FORT WAYNE, Ind. (AP) — For many people, their pets are an extension of their family, so when it comes time to say goodbye, making choices about how to handle the pet’s remains can be hard.
For Madeleine Laird, director of H.O.P.E. for Animals, losing her longtime canine companion, Cheyenne, was very difficult. But instead of making an arrangement through her veterinarian’s office for cremation, she went one step further. She took Cheyenne to the Tribute Center to be cremated.
The cremation center is the newest of DO McComb & Sons’ business ventures. It is a crematorium designed for people, but also has a special chamber to handle pets that weigh up to 300 pounds.
“The people there were wonderful, at such a tough time,” Laird told The News-Sentinel (http://bit.ly/1cUpV60 ).
The new business started a little over a year ago. Dave McComb said it has been very successful so far, with hundreds of clients using the new service. They offer two options, a totally private cremation for the pet or one that is semi-private. The difference is the pet can be cremated alone, or dividers are put into the chamber and other animals are cremated, separately, at the same time.
The main difference is the cost. Fees for a semi-private cremation start at $110 for an animal that is 1 pound to 60 pounds and increase in $20 increments up to 151 pounds-plus. A private cremation starts at $150, and if the dog weighs over 151 pounds, it can cost $250 plus $1 for each additional pound.

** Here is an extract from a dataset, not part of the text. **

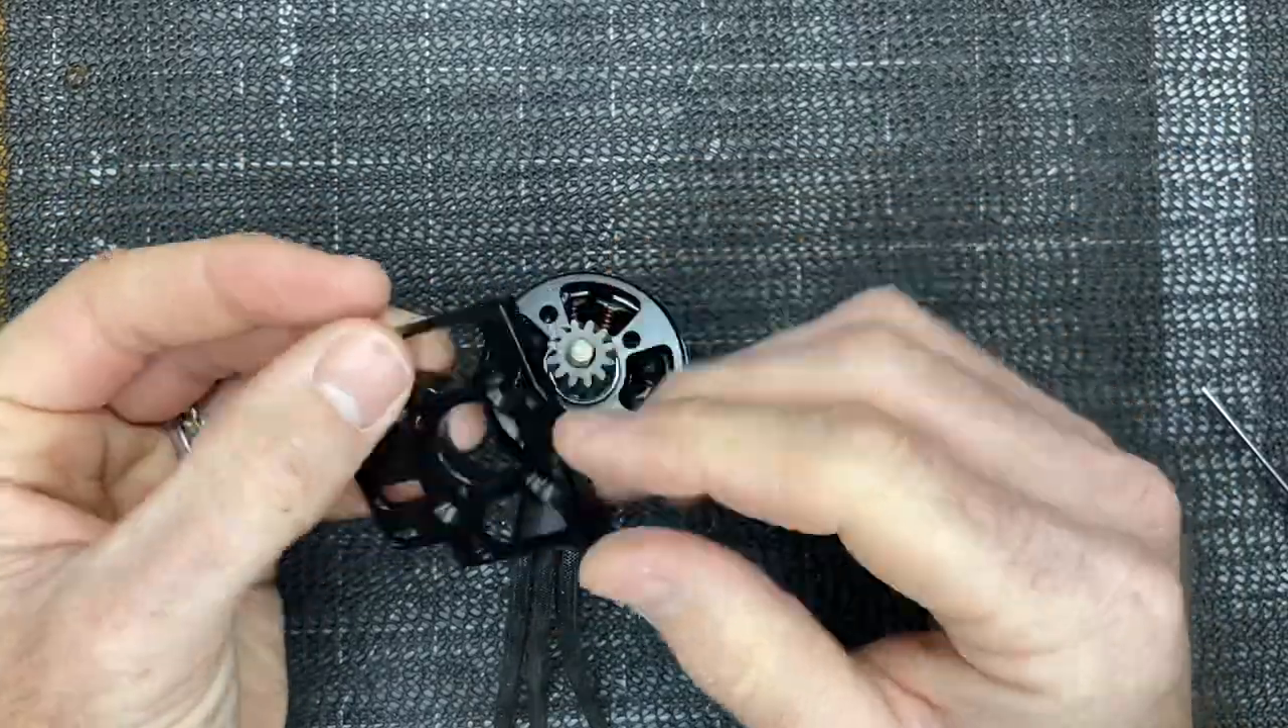So now our pinion is officially on the motor.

Do clients favor private or semi-private?
“It’s about 50-50,” McComb said
Besides the cremation service, the company sells urns and unique wooden boxes for the pet’s ashes, starting at $80, while a more traditional urn starts at $50 and runs up to $130.
If you would like a moment with your animal to say goodbye, there is a private room called the “Emma Room,” named after the first dog cremated there.
Decorating the walls of the dimly lit room are photographs of dogs, lots of them. They are not previous clients, but instead the pets of the employees at the Tribute Center, although there is a special photo of Emma.
It you would like a more lasting memory of your pet, the staff are happy to get a paw print, or a nose impression, which can be displayed, in a variety of ways. The nose prints can be used to make pendants or key chains, while the paw prints can be made into a miniature impression for a locket, or used on a stone for a memorial or for decorative stone for your garden.
There are three ways to get your pet to the Tribute Center: you can bring your pet in, or you can schedule a “gentle” removal from your home or veterinarian’s office.
If owners would like a permanent resting place for their pet’s ashes, the Tribute Center recommends Riverview Pet Cemetery.
There are other services in the area that veterinarians use. Minnick Services was the company McComb used before it built its own crematorium, and still does its vaults. Minnick Services owns Paws and Remember, which provides pet cremation and remembrance services and items, including individualized glass pendants that contain a small portion of a pet’s cremated remains. Pet Rest, located near Ossian, has cremation services and a memory garden to bury pets in.
Unlike these services, the Tribute Center is not affiliated with any veterinarians, McComb said. They advertise through news releases and trade shows and work with the Society for the Prevention of Cruelty to Animals.
“We prefer to have our model stand-alone,” McComb said. “You can certainly request us if you are at a veterinarian’s. But as far as having our service as a part of a veterinary service, we are just not interested in that at this time.”
Although he has not seen it yet, McComb said, there are as many types of pets cremated by their owners. His colleagues across the country said they have seen even guinea pigs and rabbits cremated.
These days, the immediate family support system is no longer there, McComb said, as children move away from home. “A pet can fill some of that role. Us humans, we have an innate desire for companionship. Our pets take on some of the role as a family member,” he said.
The Tribute Center has a special brochure written by Allan Wolfelt, a Colorado author, educator, and grief counselor, about grief for the loss of a pet. Wolfelt comes every year to speak on the subject of grief, and having him do a pet brochure is an added benefit for their clients, McComb said.